• _ABOUT THIS TASK_: Would you print the data below exactly, leaving out every picture?

• _INFORMATION SHOWN_:
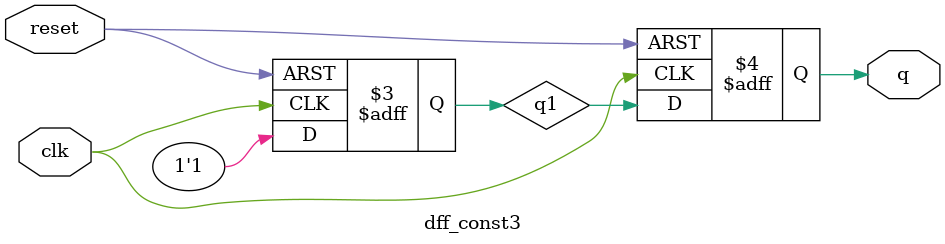
<source format=v>
/* Generated by Yosys 0.47+121 (git sha1 98b4affc4, g++ 13.2.0-23ubuntu4 -fPIC -O3) */

module dff_const3(clk, reset, q);
  input clk;
  wire clk;
  output q;
  reg q;
  reg q1;
  input reset;
  wire reset;
  always @(posedge clk, posedge reset)
    if (reset) q <= 1'h1;
    else q <= q1;
  always @(posedge clk, posedge reset)
    if (reset) q1 <= 1'h0;
    else q1 <= 1'h1;
endmodule

</source>
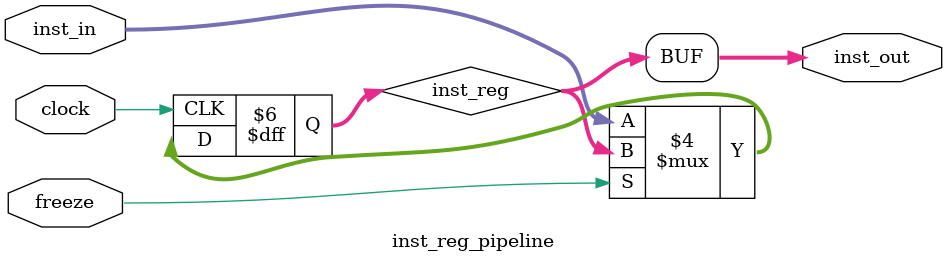
<source format=v>
module inst_reg_pipeline(clock,freeze,inst_in,inst_out);
  
  input wire [31:0] inst_in;
  input wire clock,freeze;
  output wire [31:0] inst_out;
  
  reg [31:0] inst_reg;
  
  initial
  inst_reg=32'he0813002;
  
  assign inst_out=inst_reg;
  
  always@(posedge clock)
  begin
    if(~freeze)
    inst_reg<=inst_in;
  end
  
endmodule

</source>
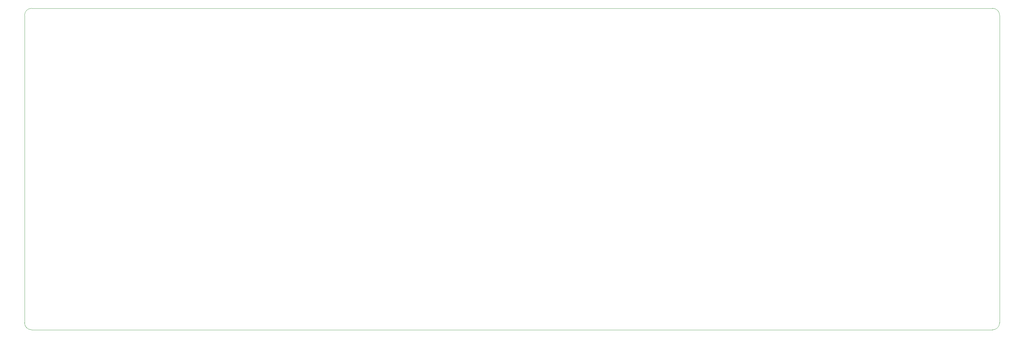
<source format=gbr>
G04 #@! TF.FileFunction,Profile,NP*
%FSLAX46Y46*%
G04 Gerber Fmt 4.6, Leading zero omitted, Abs format (unit mm)*
G04 Created by KiCad (PCBNEW (2015-02-28 BZR 5464)-product) date 5/23/2015 8:14:39 PM*
%MOMM*%
G01*
G04 APERTURE LIST*
%ADD10C,0.150000*%
%ADD11C,0.099060*%
G04 APERTURE END LIST*
D10*
D11*
X64325500Y-158908750D02*
X345249500Y-158908750D01*
X62293500Y-156876750D02*
G75*
G03X64325500Y-158908750I2032000J0D01*
G01*
X345249500Y-64928750D02*
X64325500Y-64928750D01*
X347281500Y-66960750D02*
G75*
G03X345249500Y-64928750I-2032000J0D01*
G01*
X347281500Y-156876750D02*
X347281500Y-66960750D01*
X345249500Y-158908750D02*
G75*
G03X347281500Y-156876750I0J2032000D01*
G01*
X62293500Y-66960750D02*
X62293500Y-156876750D01*
X64325500Y-64928750D02*
G75*
G03X62293500Y-66960750I0J-2032000D01*
G01*
M02*

</source>
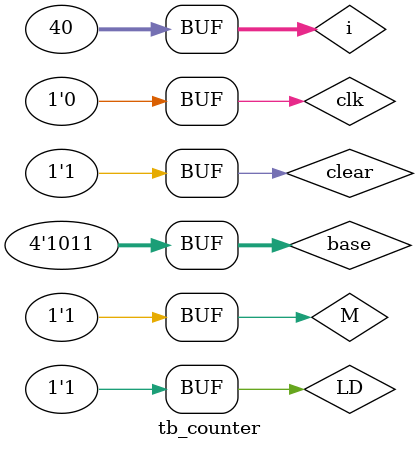
<source format=v>
`timescale 1ns / 100ps


module tb_counter(
  );
  reg clk;
  reg clear;
  reg M;
  reg [3:0] base;
  reg LD;
  wire [3:0] Q;
  wire Qcc;
  counter counter0(clk, clear, M, base, LD, Q, Qcc);
  integer i;
  initial begin
    clear = 1; 
    M = 0;
    base[3:0] = 4'b1011;
    LD = 1;
    for(i = 0; i < 40; i=i+1) begin
      #30 clk = 1;
      #50 clk = 0;
      #20 ;
    end
    clear = 0;
    for(i = 0; i < 2; i=i+1) begin
      #30 clk = 1;
      #50 clk = 0;
      #20 ;
    end
    clear = 1;
    for(i = 0; i < 6; i=i+1) begin
      #30 clk = 1;
      #50 clk = 0;
      #20 ;
    end
    LD = 0;
    for(i = 0; i < 2; i=i+1) begin
      #30 clk = 1;
      #50 clk = 0;
      #20 ;
    end
    LD = 1;
    for(i = 0; i < 2; i=i+1) begin
      #30 clk = 1;
      #50 clk = 0;
      #20 ;
    end
    M = 1;
    for(i = 0; i < 40; i=i+1) begin
      #30 clk = 1;
      #50 clk = 0;
      #20 ;
    end
  end
endmodule

</source>
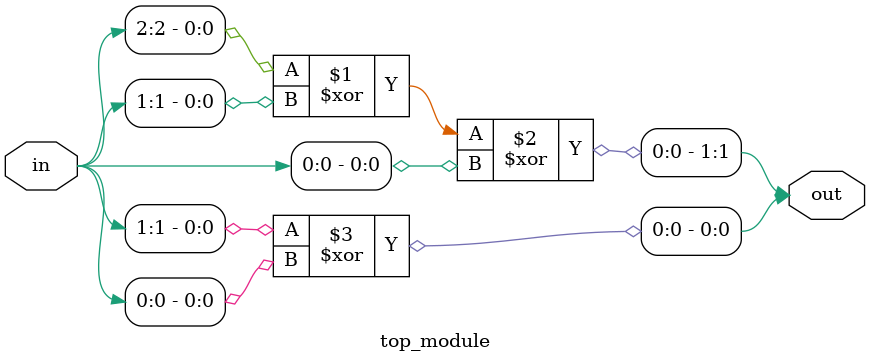
<source format=sv>
module top_module (
	input [2:0] in,
	output [1:0] out
);
	
	// Combinational logic to add the input bits
	assign out[1] = in[2] ^ in[1] ^ in[0];
	assign out[0] = in[1] ^ in[0];

endmodule

</source>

• _TASK RESULT_:
<source format=v>
/* Generated by Yosys 0.47+121 (git sha1 98b4affc4, g++ 13.2.0-23ubuntu4 -fPIC -O3) */

module dff_const3(clk, reset, q);
  input clk;
  wire clk;
  output q;
  reg q;
  reg q1;
  input reset;
  wire reset;
  always @(posedge clk, posedge reset)
    if (reset) q <= 1'h1;
    else q <= q1;
  always @(posedge clk, posedge reset)
    if (reset) q1 <= 1'h0;
    else q1 <= 1'h1;
endmodule

</source>
<source format=v>
module inst_reg_pipeline(clock,freeze,inst_in,inst_out);
  
  input wire [31:0] inst_in;
  input wire clock,freeze;
  output wire [31:0] inst_out;
  
  reg [31:0] inst_reg;
  
  initial
  inst_reg=32'he0813002;
  
  assign inst_out=inst_reg;
  
  always@(posedge clock)
  begin
    if(~freeze)
    inst_reg<=inst_in;
  end
  
endmodule

</source>
<source format=gbr>
G04 #@! TF.FileFunction,Profile,NP*
%FSLAX46Y46*%
G04 Gerber Fmt 4.6, Leading zero omitted, Abs format (unit mm)*
G04 Created by KiCad (PCBNEW (2015-02-28 BZR 5464)-product) date 5/23/2015 8:14:39 PM*
%MOMM*%
G01*
G04 APERTURE LIST*
%ADD10C,0.150000*%
%ADD11C,0.099060*%
G04 APERTURE END LIST*
D10*
D11*
X64325500Y-158908750D02*
X345249500Y-158908750D01*
X62293500Y-156876750D02*
G75*
G03X64325500Y-158908750I2032000J0D01*
G01*
X345249500Y-64928750D02*
X64325500Y-64928750D01*
X347281500Y-66960750D02*
G75*
G03X345249500Y-64928750I-2032000J0D01*
G01*
X347281500Y-156876750D02*
X347281500Y-66960750D01*
X345249500Y-158908750D02*
G75*
G03X347281500Y-156876750I0J2032000D01*
G01*
X62293500Y-66960750D02*
X62293500Y-156876750D01*
X64325500Y-64928750D02*
G75*
G03X62293500Y-66960750I0J-2032000D01*
G01*
M02*

</source>
<source format=v>
`timescale 1ns / 100ps


module tb_counter(
  );
  reg clk;
  reg clear;
  reg M;
  reg [3:0] base;
  reg LD;
  wire [3:0] Q;
  wire Qcc;
  counter counter0(clk, clear, M, base, LD, Q, Qcc);
  integer i;
  initial begin
    clear = 1; 
    M = 0;
    base[3:0] = 4'b1011;
    LD = 1;
    for(i = 0; i < 40; i=i+1) begin
      #30 clk = 1;
      #50 clk = 0;
      #20 ;
    end
    clear = 0;
    for(i = 0; i < 2; i=i+1) begin
      #30 clk = 1;
      #50 clk = 0;
      #20 ;
    end
    clear = 1;
    for(i = 0; i < 6; i=i+1) begin
      #30 clk = 1;
      #50 clk = 0;
      #20 ;
    end
    LD = 0;
    for(i = 0; i < 2; i=i+1) begin
      #30 clk = 1;
      #50 clk = 0;
      #20 ;
    end
    LD = 1;
    for(i = 0; i < 2; i=i+1) begin
      #30 clk = 1;
      #50 clk = 0;
      #20 ;
    end
    M = 1;
    for(i = 0; i < 40; i=i+1) begin
      #30 clk = 1;
      #50 clk = 0;
      #20 ;
    end
  end
endmodule

</source>
<source format=sv>
module top_module (
	input [2:0] in,
	output [1:0] out
);
	
	// Combinational logic to add the input bits
	assign out[1] = in[2] ^ in[1] ^ in[0];
	assign out[0] = in[1] ^ in[0];

endmodule

</source>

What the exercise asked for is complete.